In zijn laatste afrekening ging de voormalige president de Verenigde Staten zien als een oorlogszuchtige macht in de wereld. Bijna veertig jaar nadat hij zijn ambt neerlegde, beschreef hij de Verenigde Staten als de “meest oorlogszuchtige natie in de geschiedenis van de wereld” – een feit dat vandaag zo tragisch tot uiting komt in de medeplichtigheid van de VS aan het Israëlische apartheidsregime en de etnische zuivering van de Palestijnen, om nog maar te zwijgen van de genocide in Gaza.
Deze medeplichtigheid houdt verband met de onbetwiste macht van de Israëlische lobby over de Amerikaanse politiek, die Carter scherpzinnig voorzag. “AIPAC [the American Israel Public Affairs Committee] is niet toegewijd aan vrede”, zei hij in 2007 tegen Amy Goodman. “Ze zijn toegewijd aan het verkrijgen van maximale steun in Amerika, in het Witte Huis, in het Congres en in de publieke media, voor welk beleid de Israëlische regering ook voert. een bepaalde tijd.” (Carter stond in het vizier van AIPAC sinds hij dat boek publiceerde, ondanks het feit dat vijftien voormalige Israëlische leiders de Israëlische bezetting van de Westelijke Jordaanoever een apartheid hebben genoemd.)
Apartheidsregimes zijn onhoudbaar en onhoudbaar, hoe lang ze ook voortduren.
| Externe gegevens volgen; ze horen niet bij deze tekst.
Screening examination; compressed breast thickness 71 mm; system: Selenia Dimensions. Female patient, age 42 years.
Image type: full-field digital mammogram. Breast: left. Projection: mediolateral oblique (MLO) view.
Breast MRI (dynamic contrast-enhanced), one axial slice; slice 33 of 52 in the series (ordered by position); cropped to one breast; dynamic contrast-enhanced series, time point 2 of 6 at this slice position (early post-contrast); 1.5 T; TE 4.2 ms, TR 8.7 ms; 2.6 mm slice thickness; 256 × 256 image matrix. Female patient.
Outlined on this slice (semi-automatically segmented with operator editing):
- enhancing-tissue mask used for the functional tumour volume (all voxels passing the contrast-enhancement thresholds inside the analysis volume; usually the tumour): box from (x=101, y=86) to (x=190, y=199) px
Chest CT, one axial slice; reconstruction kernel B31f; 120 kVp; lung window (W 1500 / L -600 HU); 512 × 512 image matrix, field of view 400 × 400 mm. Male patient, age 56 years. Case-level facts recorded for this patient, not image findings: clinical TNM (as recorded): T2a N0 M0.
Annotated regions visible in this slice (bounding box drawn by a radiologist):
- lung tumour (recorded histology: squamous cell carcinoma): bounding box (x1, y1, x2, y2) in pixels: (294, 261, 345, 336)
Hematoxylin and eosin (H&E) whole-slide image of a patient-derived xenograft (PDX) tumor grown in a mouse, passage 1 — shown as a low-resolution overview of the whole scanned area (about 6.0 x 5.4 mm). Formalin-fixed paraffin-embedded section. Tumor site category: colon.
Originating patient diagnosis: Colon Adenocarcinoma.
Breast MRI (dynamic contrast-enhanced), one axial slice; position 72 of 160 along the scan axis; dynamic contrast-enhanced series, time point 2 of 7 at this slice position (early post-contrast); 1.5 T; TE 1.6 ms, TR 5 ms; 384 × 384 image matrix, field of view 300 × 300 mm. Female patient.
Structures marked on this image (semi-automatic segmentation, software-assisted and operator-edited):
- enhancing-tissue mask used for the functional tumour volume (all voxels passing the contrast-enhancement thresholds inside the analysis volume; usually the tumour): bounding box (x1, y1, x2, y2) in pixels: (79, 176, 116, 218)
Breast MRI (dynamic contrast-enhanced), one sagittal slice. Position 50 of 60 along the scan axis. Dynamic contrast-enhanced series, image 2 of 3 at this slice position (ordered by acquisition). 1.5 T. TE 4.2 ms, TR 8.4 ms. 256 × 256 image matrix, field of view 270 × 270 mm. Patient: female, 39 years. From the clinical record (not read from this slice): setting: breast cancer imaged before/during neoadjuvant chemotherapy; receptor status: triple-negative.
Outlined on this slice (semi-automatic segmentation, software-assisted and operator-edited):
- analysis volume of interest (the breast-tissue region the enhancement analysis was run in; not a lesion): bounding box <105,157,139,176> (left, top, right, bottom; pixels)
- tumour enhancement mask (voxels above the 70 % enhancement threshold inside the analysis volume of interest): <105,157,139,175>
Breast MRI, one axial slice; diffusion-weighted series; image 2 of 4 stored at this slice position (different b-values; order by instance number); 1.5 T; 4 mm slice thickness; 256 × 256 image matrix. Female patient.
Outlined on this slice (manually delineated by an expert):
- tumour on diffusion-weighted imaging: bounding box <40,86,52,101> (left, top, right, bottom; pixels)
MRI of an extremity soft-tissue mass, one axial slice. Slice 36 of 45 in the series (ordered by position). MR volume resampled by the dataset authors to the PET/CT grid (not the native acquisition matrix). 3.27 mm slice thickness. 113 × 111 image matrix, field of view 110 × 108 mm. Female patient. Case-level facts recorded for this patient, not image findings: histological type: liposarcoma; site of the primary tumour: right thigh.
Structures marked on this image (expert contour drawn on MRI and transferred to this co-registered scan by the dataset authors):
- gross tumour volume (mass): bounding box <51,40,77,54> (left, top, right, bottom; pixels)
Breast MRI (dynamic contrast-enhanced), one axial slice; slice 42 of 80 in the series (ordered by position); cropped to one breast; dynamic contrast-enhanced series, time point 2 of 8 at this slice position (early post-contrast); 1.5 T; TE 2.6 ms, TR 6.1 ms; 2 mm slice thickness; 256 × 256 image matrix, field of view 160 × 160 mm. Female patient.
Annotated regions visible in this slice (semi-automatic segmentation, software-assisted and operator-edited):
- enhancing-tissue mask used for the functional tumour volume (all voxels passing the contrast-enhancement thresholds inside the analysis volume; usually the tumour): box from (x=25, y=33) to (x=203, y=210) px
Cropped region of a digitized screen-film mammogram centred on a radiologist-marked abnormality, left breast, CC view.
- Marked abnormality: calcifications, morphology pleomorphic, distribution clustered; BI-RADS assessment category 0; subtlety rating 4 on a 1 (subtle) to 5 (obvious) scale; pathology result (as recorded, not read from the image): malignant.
De Zuid-Afrikaanse anti-apartheidsbeweging ontwikkelde zich gedurende dertig jaar en bouwde voort op massaal volks- en basisverzet, internationale solidariteit, boycotbewegingen en sanctiecampagnes – misschien wel een inspirerende voorloper van wat we vandaag de dag in Palestina zien. (Het is geen verrassing dat Israël decennialang het apartheidsregime in Zuid-Afrika steunde.)
Jimmy Carter was een voorvechter van de vrede die ook de gevaren van de apartheid in Palestina voorzag. Hij begreep dat Israël enerzijds geen fragmentarische en unilaterale vredesverdragen met Arabische staten kan nastreven, terwijl het anderzijds doorgaat met het onteigenen en etnisch zuiveren van Palestijnen.